The Model Context Protocol (MCP) is an open protocol, originally proposed by Anthropic in late 2024, that defines how language-model clients talk to external tools and data sources. Instead of an agent scraping your UI, you expose an MCP server that declares a set of tools, resources, and prompts; the agent calls them directly.

MCP is built on JSON-RPC over a few transports — stdio for local servers, HTTP plus Server-Sent Events for remote ones. A tool definition includes a name, a description, and a JSON Schema for inputs.

This is relevant when your site exposes actions a user might want an agent to take: search a catalogue, create a ticket, book an appointment, query an account. For static content sites and blogs, MCP often adds little — well-cached HTML and a feed are enough. The exception is structured content sites where the data is filterable: a documentation set, a spec, a knowledge base. There an MCP server lets an agent ask "list all required SEO topics" or "give me the canonical CSP page" in a single typed call, instead of crawling and parsing.

This site ships such a server as a worked example. See [mcp.specification.website](https://mcp.specification.website/) for the live endpoint, [`/.well-known/mcp/server-card.json`](/.well-known/mcp/server-card.json) for the discovery document, and the [`mcp/` directory of the source repo](https://github.com/jdevalk/specification.website/tree/main/mcp) for a ~300-line Cloudflare Worker implementation.

## Why it matters

- Agents call your functionality through a defined contract instead of guessing from a UI. Behaviour is predictable and auditable.
- One MCP server can be reused across Claude, ChatGPT (via connectors), and any other MCP-aware client. No per-vendor integration.
- Authorisation is explicit. Tools declare what they do; the agent (and the user) consents before calling.
- The same server is useful for your own internal automation, not just public agents.

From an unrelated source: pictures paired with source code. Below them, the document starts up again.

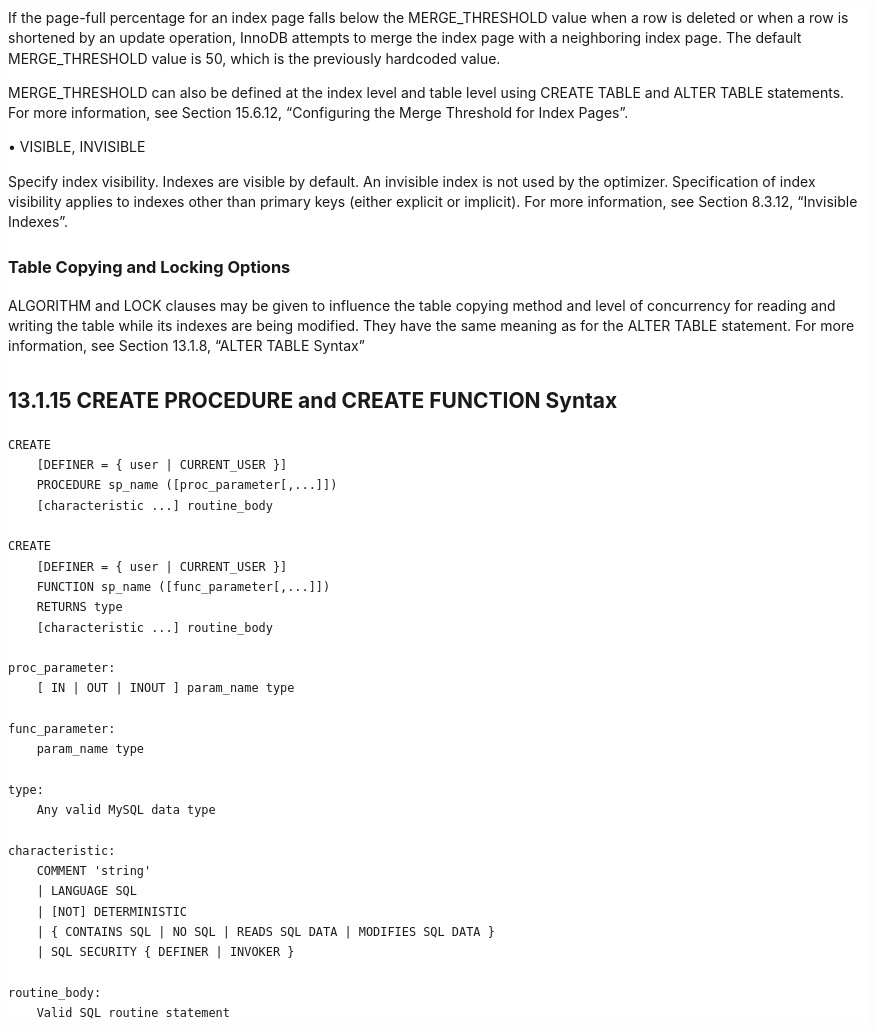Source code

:   If the page-full percentage for an index page falls below the MERGE_THRESHOLD value when a row is
  deleted or when a row is shortened by an update operation, InnoDB attempts to merge the index page
  with a neighboring index page. The default MERGE_THRESHOLD value is 50, which is the previously
  hardcoded value.
  
  MERGE_THRESHOLD can also be defined at the index level and table level using CREATE TABLE
  and ALTER TABLE statements. For more information, see Section 15.6.12, “Configuring the Merge
  Threshold for Index Pages”.

• VISIBLE, INVISIBLE

  Specify index visibility. Indexes are visible by default. An invisible index is not used by the optimizer.
  Specification of index visibility applies to indexes other than primary keys (either explicit or implicit). For
  more information, see Section 8.3.12, “Invisible Indexes”.

### Table Copying and Locking Options

ALGORITHM and LOCK clauses may be given to influence the table copying method and level of
concurrency for reading and writing the table while its indexes are being modified. They have the same
meaning as for the ALTER TABLE statement. For more information, see Section 13.1.8, “ALTER TABLE
Syntax”

## 13.1.15 CREATE PROCEDURE and CREATE FUNCTION Syntax

```
CREATE
    [DEFINER = { user | CURRENT_USER }]
    PROCEDURE sp_name ([proc_parameter[,...]])
    [characteristic ...] routine_body

CREATE
    [DEFINER = { user | CURRENT_USER }]
    FUNCTION sp_name ([func_parameter[,...]])
    RETURNS type
    [characteristic ...] routine_body

proc_parameter:
    [ IN | OUT | INOUT ] param_name type

func_parameter:
    param_name type

type:
    Any valid MySQL data type

characteristic:
    COMMENT 'string'
    | LANGUAGE SQL
    | [NOT] DETERMINISTIC
    | { CONTAINS SQL | NO SQL | READS SQL DATA | MODIFIES SQL DATA }
    | SQL SECURITY { DEFINER | INVOKER }

routine_body:
    Valid SQL routine statement
```
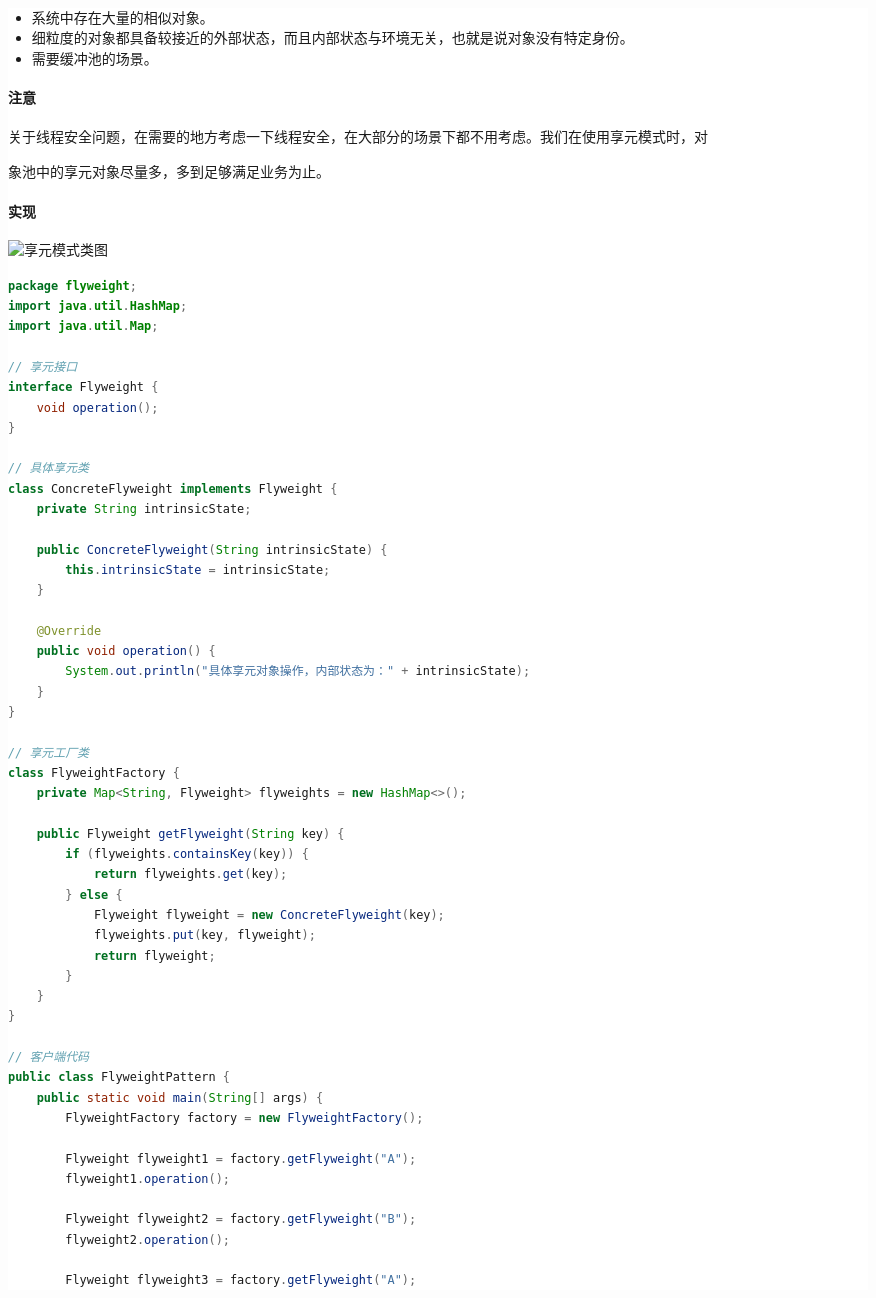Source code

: - 系统中存在大量的相似对象。
- 细粒度的对象都具备较接近的外部状态，而且内部状态与环境无关，也就是说对象没有特定身份。
- 需要缓冲池的场景。

#### 注意

关于线程安全问题，在需要的地方考虑一下线程安全，在大部分的场景下都不用考虑。我们在使用享元模式时，对

象池中的享元对象尽量多，多到足够满足业务为止。

#### 实现

<img :src="$withBase('/images/book/designpattern/Flyweight.png')" alt="享元模式类图">

```java
package flyweight;
import java.util.HashMap;
import java.util.Map;

// 享元接口
interface Flyweight {
    void operation();
}

// 具体享元类
class ConcreteFlyweight implements Flyweight {
    private String intrinsicState;

    public ConcreteFlyweight(String intrinsicState) {
        this.intrinsicState = intrinsicState;
    }

    @Override
    public void operation() {
        System.out.println("具体享元对象操作，内部状态为：" + intrinsicState);
    }
}

// 享元工厂类
class FlyweightFactory {
    private Map<String, Flyweight> flyweights = new HashMap<>();

    public Flyweight getFlyweight(String key) {
        if (flyweights.containsKey(key)) {
            return flyweights.get(key);
        } else {
            Flyweight flyweight = new ConcreteFlyweight(key);
            flyweights.put(key, flyweight);
            return flyweight;
        }
    }
}

// 客户端代码
public class FlyweightPattern {
    public static void main(String[] args) {
        FlyweightFactory factory = new FlyweightFactory();

        Flyweight flyweight1 = factory.getFlyweight("A");
        flyweight1.operation();

        Flyweight flyweight2 = factory.getFlyweight("B");
        flyweight2.operation();

        Flyweight flyweight3 = factory.getFlyweight("A");
```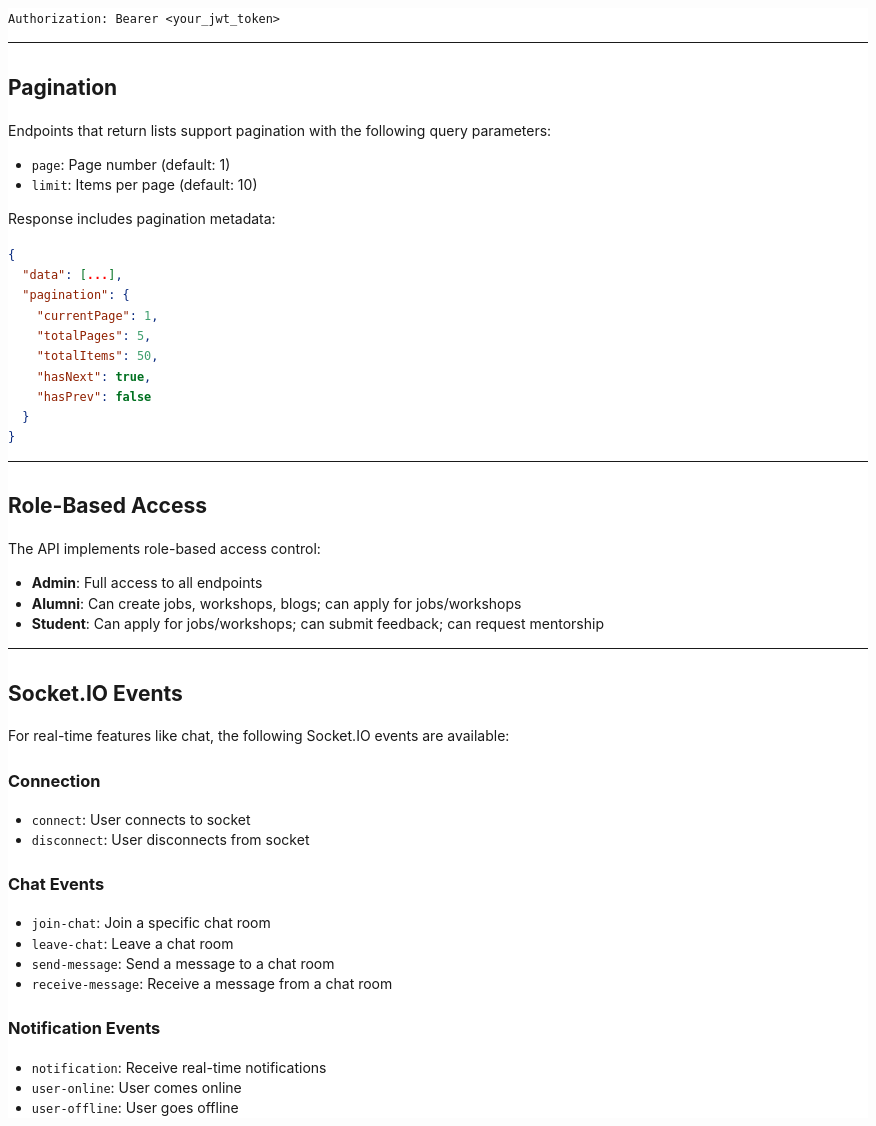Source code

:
 ```
Authorization: Bearer <your_jwt_token>
```

---

## Pagination

Endpoints that return lists support pagination with the following query parameters:

- `page`: Page number (default: 1)
- `limit`: Items per page (default: 10)

Response includes pagination metadata:

```json
{
  "data": [...],
  "pagination": {
    "currentPage": 1,
    "totalPages": 5,
    "totalItems": 50,
    "hasNext": true,
    "hasPrev": false
  }
}
```

---

## Role-Based Access

The API implements role-based access control:

- **Admin**: Full access to all endpoints
- **Alumni**: Can create jobs, workshops, blogs; can apply for jobs/workshops
- **Student**: Can apply for jobs/workshops; can submit feedback; can request mentorship

---

## Socket.IO Events

For real-time features like chat, the following Socket.IO events are available:

### Connection
- `connect`: User connects to socket
- `disconnect`: User disconnects from socket

### Chat Events
- `join-chat`: Join a specific chat room
- `leave-chat`: Leave a chat room
- `send-message`: Send a message to a chat room
- `receive-message`: Receive a message from a chat room

### Notification Events
- `notification`: Receive real-time notifications
- `user-online`: User comes online
- `user-offline`: User goes offline
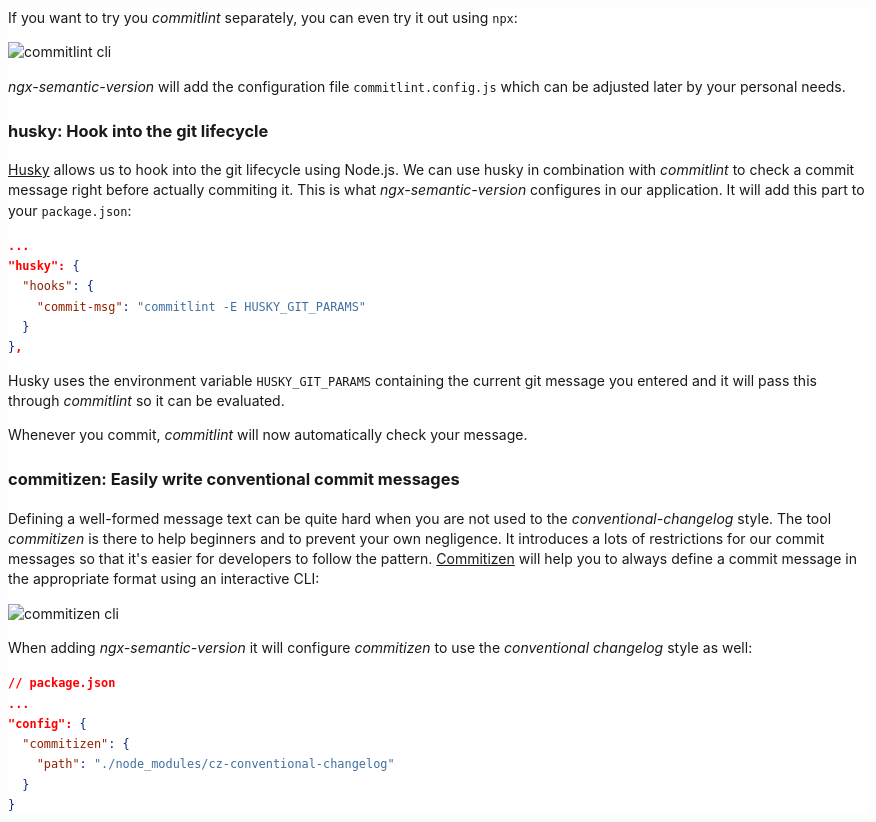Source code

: If you want to try you _commitlint_ separately, you can even try it out using `npx`:

![commitlint cli](commitlint.svg)

_ngx-semantic-version_ will add the configuration file `commitlint.config.js` which can be adjusted later by your personal needs.

### husky: Hook into the git lifecycle <a name="husky"></a>

[Husky](https://www.npmjs.com/package/husky) allows us to hook into the git lifecycle using Node.js.
We can use husky in combination with _commitlint_ to check a commit message right before actually commiting it.
This is what _ngx-semantic-version_ configures in our application.
It will add this part to your `package.json`:

```json
...
"husky": {
  "hooks": {
    "commit-msg": "commitlint -E HUSKY_GIT_PARAMS"
  }
},
```

Husky uses the environment variable `HUSKY_GIT_PARAMS` containing the current git message you entered and it will pass this through _commitlint_ so it can be evaluated.

Whenever you commit, _commitlint_ will now automatically check your message. 

### commitizen: Easily write conventional commit messages <a name="commitizen"></a>

Defining a well-formed message text can be quite hard when you are not used to the _conventional-changelog_ style.
The tool _commitizen_ is there to help beginners and to prevent your own negligence.
It introduces a lots of restrictions for our commit messages so that it's easier for developers to follow the pattern.
[Commitizen](https://www.npmjs.com/package/commitizen) will help you to always define a commit message in the appropriate format using an interactive CLI:

![commitizen cli](commitizen.svg)

When adding _ngx-semantic-version_ it will configure _commitizen_ to use the _conventional changelog_ style as well:

```json
// package.json
...
"config": {
  "commitizen": {
    "path": "./node_modules/cz-conventional-changelog"
  }
}
```
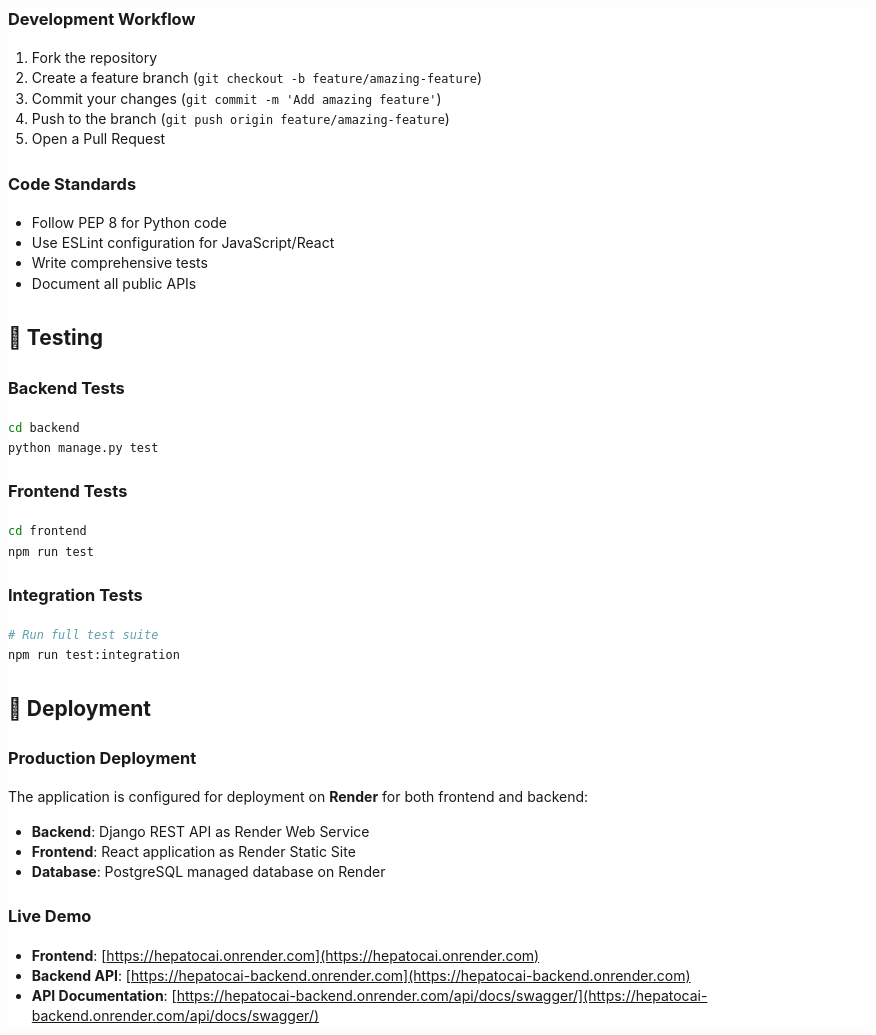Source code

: ### Development Workflow

1. Fork the repository
2. Create a feature branch (`git checkout -b feature/amazing-feature`)
3. Commit your changes (`git commit -m 'Add amazing feature'`)
4. Push to the branch (`git push origin feature/amazing-feature`)
5. Open a Pull Request

### Code Standards

- Follow PEP 8 for Python code
- Use ESLint configuration for JavaScript/React
- Write comprehensive tests
- Document all public APIs

## 🧪 Testing

### Backend Tests

```bash
cd backend
python manage.py test
```

### Frontend Tests

```bash
cd frontend
npm run test
```

### Integration Tests

```bash
# Run full test suite
npm run test:integration
```

## 🚀 Deployment

### Production Deployment

The application is configured for deployment on **Render** for both frontend and backend:

- **Backend**: Django REST API as Render Web Service
- **Frontend**: React application as Render Static Site
- **Database**: PostgreSQL managed database on Render

### Live Demo

- **Frontend**: [https://hepatocai.onrender.com](https://hepatocai.onrender.com)
- **Backend API**: [https://hepatocai-backend.onrender.com](https://hepatocai-backend.onrender.com)
- **API Documentation**: [https://hepatocai-backend.onrender.com/api/docs/swagger/](https://hepatocai-backend.onrender.com/api/docs/swagger/)
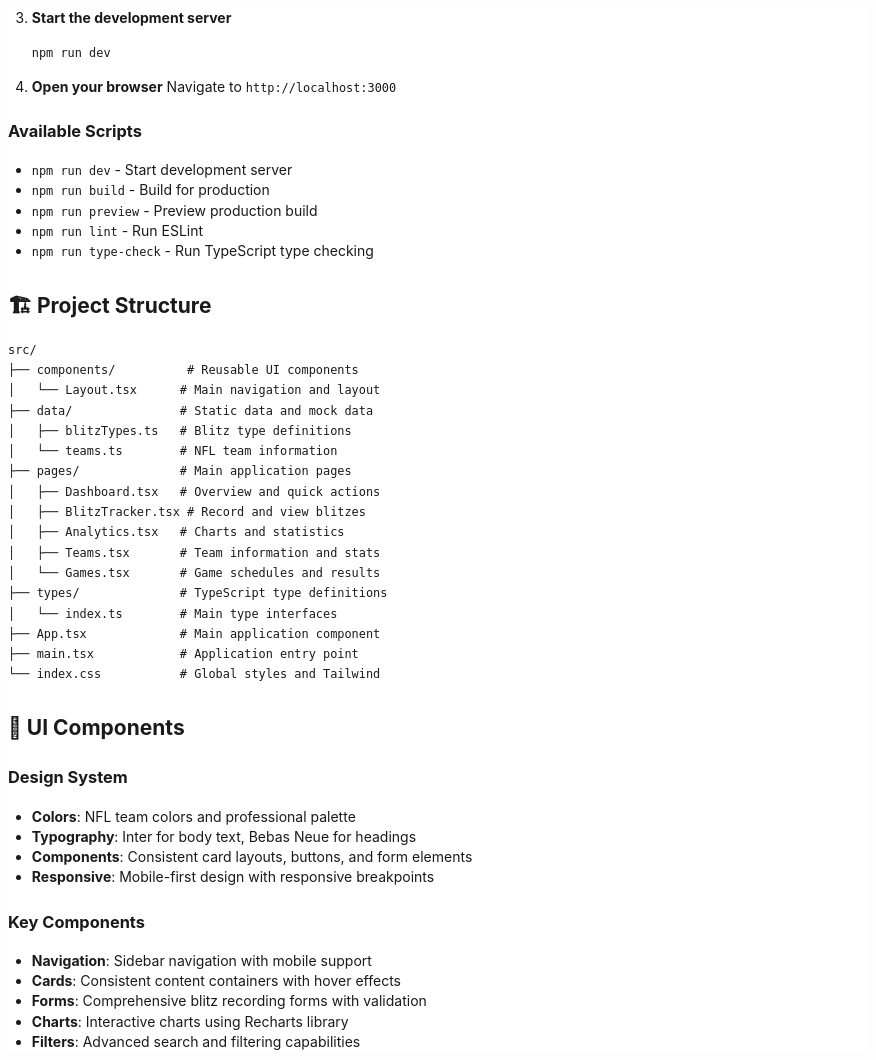 3. **Start the development server**
   ```bash
   npm run dev
   ```

4. **Open your browser**
   Navigate to `http://localhost:3000`

### Available Scripts

- `npm run dev` - Start development server
- `npm run build` - Build for production
- `npm run preview` - Preview production build
- `npm run lint` - Run ESLint
- `npm run type-check` - Run TypeScript type checking

## 🏗️ Project Structure

```
src/
├── components/          # Reusable UI components
│   └── Layout.tsx      # Main navigation and layout
├── data/               # Static data and mock data
│   ├── blitzTypes.ts   # Blitz type definitions
│   └── teams.ts        # NFL team information
├── pages/              # Main application pages
│   ├── Dashboard.tsx   # Overview and quick actions
│   ├── BlitzTracker.tsx # Record and view blitzes
│   ├── Analytics.tsx   # Charts and statistics
│   ├── Teams.tsx       # Team information and stats
│   └── Games.tsx       # Game schedules and results
├── types/              # TypeScript type definitions
│   └── index.ts        # Main type interfaces
├── App.tsx             # Main application component
├── main.tsx            # Application entry point
└── index.css           # Global styles and Tailwind
```

## 🎨 UI Components

### Design System
- **Colors**: NFL team colors and professional palette
- **Typography**: Inter for body text, Bebas Neue for headings
- **Components**: Consistent card layouts, buttons, and form elements
- **Responsive**: Mobile-first design with responsive breakpoints

### Key Components
- **Navigation**: Sidebar navigation with mobile support
- **Cards**: Consistent content containers with hover effects
- **Forms**: Comprehensive blitz recording forms with validation
- **Charts**: Interactive charts using Recharts library
- **Filters**: Advanced search and filtering capabilities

Adoption is real but uneven. Treat it as an emerging convention worth investing in if your product is API-shaped, and as overkill if it is not.

## How to implement

- Decide what you want agents to do. Read-only tools (`search_products`, `get_order_status`) are a safe first step; write tools (`create_ticket`, `update_address`) come with stronger auth requirements.
- Build an MCP server. The reference SDKs cover TypeScript, Python, and others; see [modelcontextprotocol.io](https://modelcontextprotocol.io/).
- Host it at a discoverable URL such as `/mcp` or a subdomain like `mcp.example.com`. Document the endpoint in your developer docs and link it from [/llms.txt](/spec/agent-readiness/llms-txt/).
- **Publish a server card.** Ship `/.well-known/mcp/server-card.json` describing the server's name, version, transport, endpoint URL, capabilities, tools, and prompts. Add a `Link: </.well-known/mcp/server-card.json>; rel="mcp"` header on your main site so the card is discoverable without guessing the path — see [HTTP Link headers](/spec/agent-readiness/link-headers/) and [`/.well-known/api-catalog`](/spec/well-known/api-catalog/).
- Use OAuth 2.1 (the MCP spec aligns with it) for any tool that touches user data. Never accept long-lived API keys in tool calls.
- Keep tool descriptions short and precise. Agents pick which tool to call from the description.
- Version the schema. Renaming a tool or changing its input shape is a breaking change.

## Common mistakes

- Exposing every internal API as an MCP tool. Curate; agents reason better about a small, well-named surface.
- Skipping rate limits and audit logs. An MCP endpoint that an agent can call repeatedly is an abuse vector.
- Mixing read and write tools without clear naming. Make destructive actions obvious in the tool name.
- Treating MCP as a replacement for documentation. It complements it; it does not replace it.

## Verification

- Connect your server with the MCP Inspector or a reference client and confirm tools list, call, and return as expected.
- Review the OAuth flow end to end.
- Watch logs after a public launch for unexpected call patterns.